After exploration, I found a way to 'assist' the GATK to find the missing variants, a process that basically involved sub-sampling the aligned BAMs to lower read depths and then re-calling variants on each sub-set. A modified version of the pipeline is here, but this version now involves bcftools mpileup
: https://github.com/kevinblighe/ClinicalGradeDNAseq
So, it seems that GATK HC's issues were / are in part dependent on read depth. THIS GitHub issue, started in 2017, points the finger at input padding, i.e., the -ip
command line parameter, and makes for interesting reading. In particular, take a look at THIS comment from that same GitHub issue.
In my conversations over the years to people about this, some seem to not care too much about it, while others are concerned but continue to use the GATK. From my perspective, GATK should only be used in a research setting.

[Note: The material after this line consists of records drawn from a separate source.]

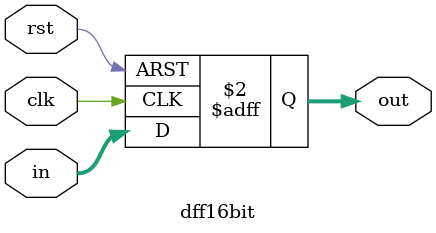
<source format=v>
module dff16bit(clk, rst, in, out);
input clk, rst;
input [15:0] in;
output reg [15:0] out;

always @(posedge rst, posedge clk)
begin
if(rst) out<=0;
else out<=in;
end

endmodule

</source>
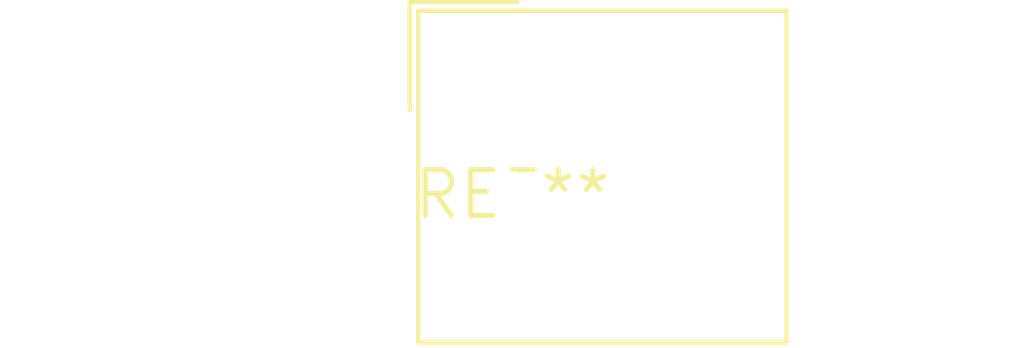
<source format=kicad_pcb>
(kicad_pcb (version 20240108) (generator pcbnew)

  (general
    (thickness 1.6)
  )

  (paper "A4")
  (layers
    (0 "F.Cu" signal)
    (31 "B.Cu" signal)
    (32 "B.Adhes" user "B.Adhesive")
    (33 "F.Adhes" user "F.Adhesive")
    (34 "B.Paste" user)
    (35 "F.Paste" user)
    (36 "B.SilkS" user "B.Silkscreen")
    (37 "F.SilkS" user "F.Silkscreen")
    (38 "B.Mask" user)
    (39 "F.Mask" user)
    (40 "Dwgs.User" user "User.Drawings")
    (41 "Cmts.User" user "User.Comments")
    (42 "Eco1.User" user "User.Eco1")
    (43 "Eco2.User" user "User.Eco2")
    (44 "Edge.Cuts" user)
    (45 "Margin" user)
    (46 "B.CrtYd" user "B.Courtyard")
    (47 "F.CrtYd" user "F.Courtyard")
    (48 "B.Fab" user)
    (49 "F.Fab" user)
    (50 "User.1" user)
    (51 "User.2" user)
    (52 "User.3" user)
    (53 "User.4" user)
    (54 "User.5" user)
    (55 "User.6" user)
    (56 "User.7" user)
    (57 "User.8" user)
    (58 "User.9" user)
  )

  (setup
    (pad_to_mask_clearance 0)
    (pcbplotparams
      (layerselection 0x00010fc_ffffffff)
      (plot_on_all_layers_selection 0x0000000_00000000)
      (disableapertmacros false)
      (usegerberextensions false)
      (usegerberattributes false)
      (usegerberadvancedattributes false)
      (creategerberjobfile false)
      (dashed_line_dash_ratio 12.000000)
      (dashed_line_gap_ratio 3.000000)
      (svgprecision 4)
      (plotframeref false)
      (viasonmask false)
      (mode 1)
      (useauxorigin false)
      (hpglpennumber 1)
      (hpglpenspeed 20)
      (hpglpendiameter 15.000000)
      (dxfpolygonmode false)
      (dxfimperialunits false)
      (dxfusepcbnewfont false)
      (psnegative false)
      (psa4output false)
      (plotreference false)
      (plotvalue false)
      (plotinvisibletext false)
      (sketchpadsonfab false)
      (subtractmaskfromsilk false)
      (outputformat 1)
      (mirror false)
      (drillshape 1)
      (scaleselection 1)
      (outputdirectory "")
    )
  )

  (net 0 "")

  (footprint "Altech_AK100_1x02_P5.00mm" (layer "F.Cu") (at 0 0))

)

</source>
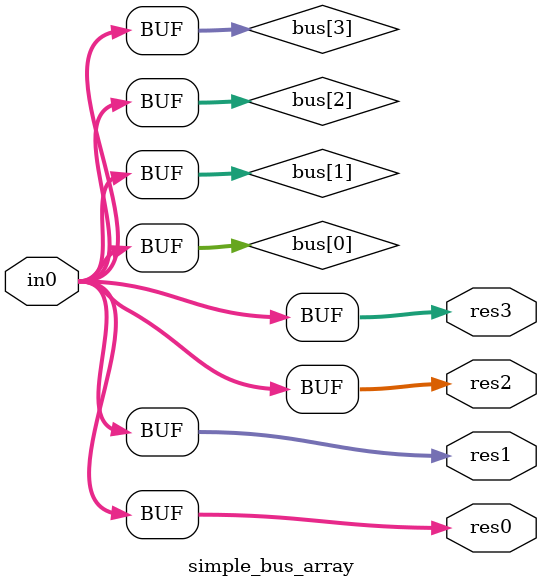
<source format=sv>
module simple_bus_array(input[3:0] in0,
                        output [3:0] res0,
                        output [3:0] res1,
                        output [3:0] res2,
                        output [3:0] res3);

   localparam ARRWIDTH = 4;
   
   logic [3:0]                       bus [ARRWIDTH - 1:0];


   always @(*) begin   
      bus[0] <= in0;
      
      bus[1] <= in0;
      
      bus[2] <= in0;
      
      bus[3] <= in0;
      
   end

   assign res0 = bus[0];
   assign res1 = bus[1];
   assign res2 = bus[2];
   assign res3 = bus[3];
   
endmodule

</source>
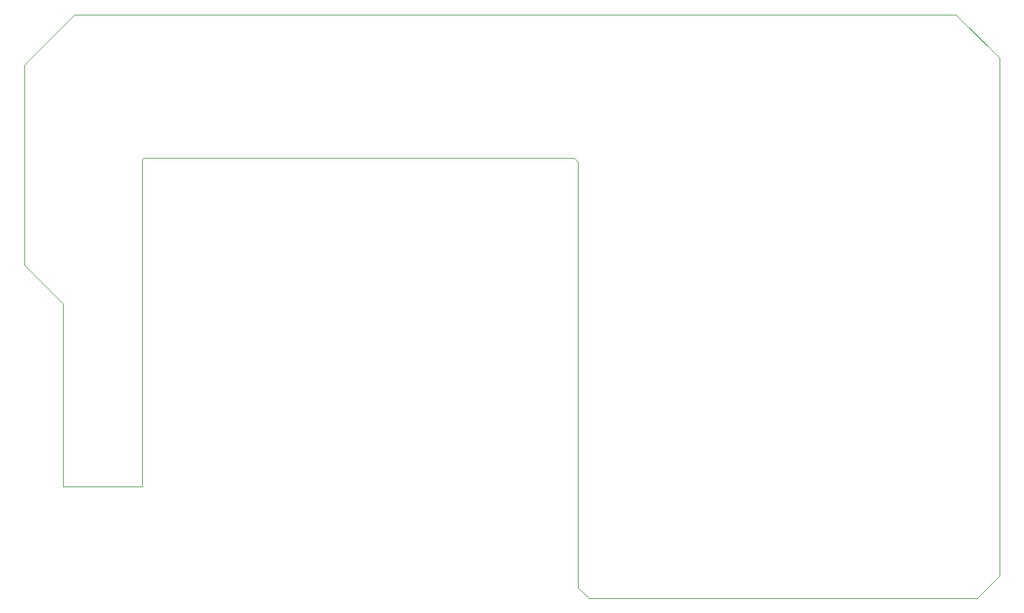
<source format=gko>
%FSLAX44Y44*%
%MOMM*%
G71*
G01*
G75*
G04 Layer_Color=16711935*
%ADD10C,0.1016*%
%ADD11C,0.7620*%
%ADD12C,0.5080*%
%ADD13O,2.4130X2.1590*%
%ADD14C,1.9050*%
%ADD15C,1.5240*%
%ADD16C,0.0508*%
D16*
X363220Y563880D02*
X467360D01*
Y995680D01*
X468630Y996950D01*
X1036320D01*
X1041400Y991870D01*
Y430530D02*
Y991870D01*
Y430530D02*
X1055370Y416560D01*
X1094740D01*
X1567180D01*
X1596390Y445770D01*
Y1129030D01*
X1539240Y1186180D02*
X1596390Y1129030D01*
X378460Y1186180D02*
X1539240D01*
X312420Y1120140D02*
X378460Y1186180D01*
X312420Y855980D02*
Y1120140D01*
Y855980D02*
X363220Y805180D01*
Y563880D02*
Y805180D01*
M02*

</source>
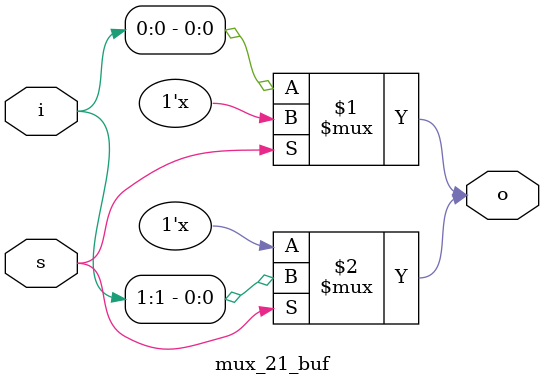
<source format=v>
`timescale 1ns / 1ps
module mux_21_buf(o, i, s);
	input [1:0]i;
	input s;
	output o;
	
	bufif0 buf00(o, i[0], s);
	bufif1 buf10(o, i[1], s);


endmodule

</source>
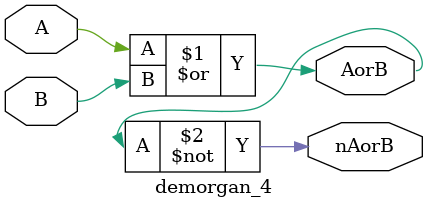
<source format=v>
module demorgan_1
	(
	input A, 
	input B, 
	output nA, 
	output nB,
	output nAandnB
	);

	wire nA;
	wire nB;
	not Ainv(nA, A);
	not Binv(nB, B);
	and andgate(nAandnB, nA, nB);

endmodule

// ~(A*B)
module demorgan_2
	(
	input A,
	input B,
	output AandB,
	output nAandB
	);

	wire AandB;
	wire nAandB;
	and andgate(AandB, A, B);
	not AandBinv(nAandB, AandB);

endmodule

// (~A)+(~B)
module demorgan_3
		(
	input A, 
	input B, 
	output nA, 
	output nB,
	output nAornB
	);

	wire nA;
	wire nB;
	not Ainv(nA, A);
	not Binv(nB, B);
	or orgate(nAornB, nA, nB);

endmodule

// ~(A+B)
module demorgan_4
	(
	input A,
	input B,
	output AorB,
	output nAorB
	);

	wire AorB;
	wire nAorB;
	or orgate(AorB, A, B);
	not AandBinv(nAorB, AorB);

endmodule

</source>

Related thread: A: Best tool for variant calling
Kevin
From where I see it, the missing variants can be devided into two types, one type contains multiple mismatches in short window caused by misalignment on the homologous region. This kind of variants either be called with low LP or not be called in vcf at all. I can see these variants are with low MAPQ from IGV due to multiple mismatch. However, I can't find anything in the HC documentation about taking account of MAPQ during HC calling. It does consider base quality during pairHMM. But that doesn't seem to prevent these variants from being called to vcf (low base quality may cause low likelihood of haplotype by pairHMM. However, they don't set a minimum likelihood of allele and the allele with highest likelihood is emited into vcf anyway )
For the first type that you mention, how can one be sure that the alignments are correct, though? For some repetitive regions / regions of homologous sequences, it is literally impossible for an aligner to align (with confidence) short reads. Calling variants in those regions should be done by alternative technology, such as Sanger, or via alternative capture methods, such as long-range PCR followed by NGS.
Unfortunately, for a clinical lab, this is why so much care must be taken when setting up a clinical test. Despite this fact, though, I have already seen more than enough companies who are just running the standard ~150bp Illumina MiSeq paired-end sequencing, aligning with BWA and calling variants with GATK or BaseSpace, and calling that a clinical test.
I remember sometime people suggest disgarding germline variants if they are occur in vcf within short window. I guess it is reasonable to assume they are more likely to be caused by misalignments.
Alternatively, HC should set up a lower bound for likelihood of allele before normalization are reporting. Say if it got possible genotype of AA, AC and CC at given site and all of these likelihood estimated by PairHMM are really low, it should disgard this site. This is seems so appearent. Maybe they did this but I missed.